The copy you give must match the lines from the top of the data through the line containing "Panel set 3: 3.6" exactly, and it must hold no pictures.

*** Opening Entries provided ***

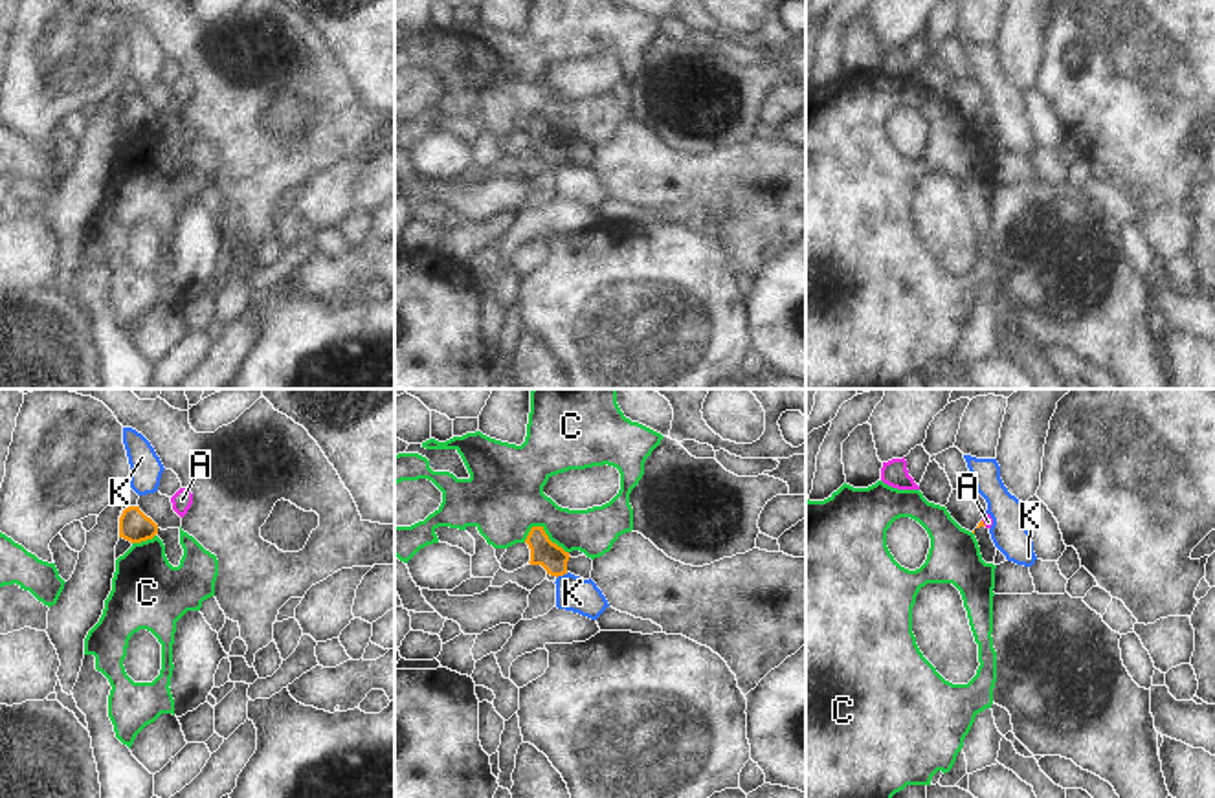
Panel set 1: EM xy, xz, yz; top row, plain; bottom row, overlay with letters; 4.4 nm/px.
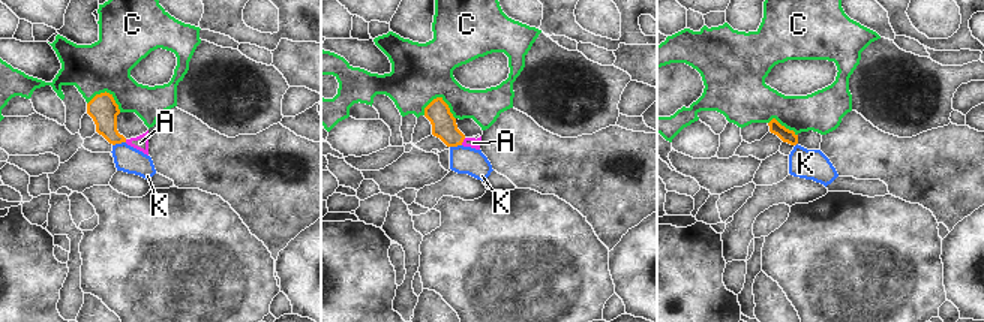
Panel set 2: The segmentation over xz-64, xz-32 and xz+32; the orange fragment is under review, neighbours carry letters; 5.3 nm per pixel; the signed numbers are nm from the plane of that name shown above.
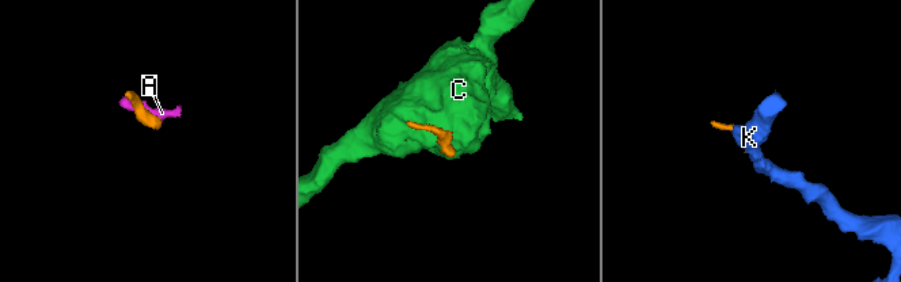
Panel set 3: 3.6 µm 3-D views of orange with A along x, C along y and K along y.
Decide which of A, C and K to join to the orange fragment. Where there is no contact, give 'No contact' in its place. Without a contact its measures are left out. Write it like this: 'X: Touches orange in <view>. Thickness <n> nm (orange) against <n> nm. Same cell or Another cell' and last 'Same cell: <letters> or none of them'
A: Touches orange in yz. Thickness 20 nm (orange) against 50 nm. Same cell
C: Touches orange in xz. Thickness 120 nm (orange) against 360 nm. Another cell
K: Touches orange in xz. Thickness 120 nm (orange) against 160 nm. Another cell
Same cell: A.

*** Closing Entries provided ***

# Expected output
Panel set 1: EM xy, xz, yz; top row, plain; bottom row, overlay with letters; 4.4 nm/px.
Panel set 2: The segmentation over xz-64, xz-32 and xz+32; the orange fragment is under review, neighbours carry letters; 5.3 nm per pixel; the signed numbers are nm from the plane of that name shown above.
Panel set 3: 3.6 µm 3-D views of orange with A along x, C along y and K along y.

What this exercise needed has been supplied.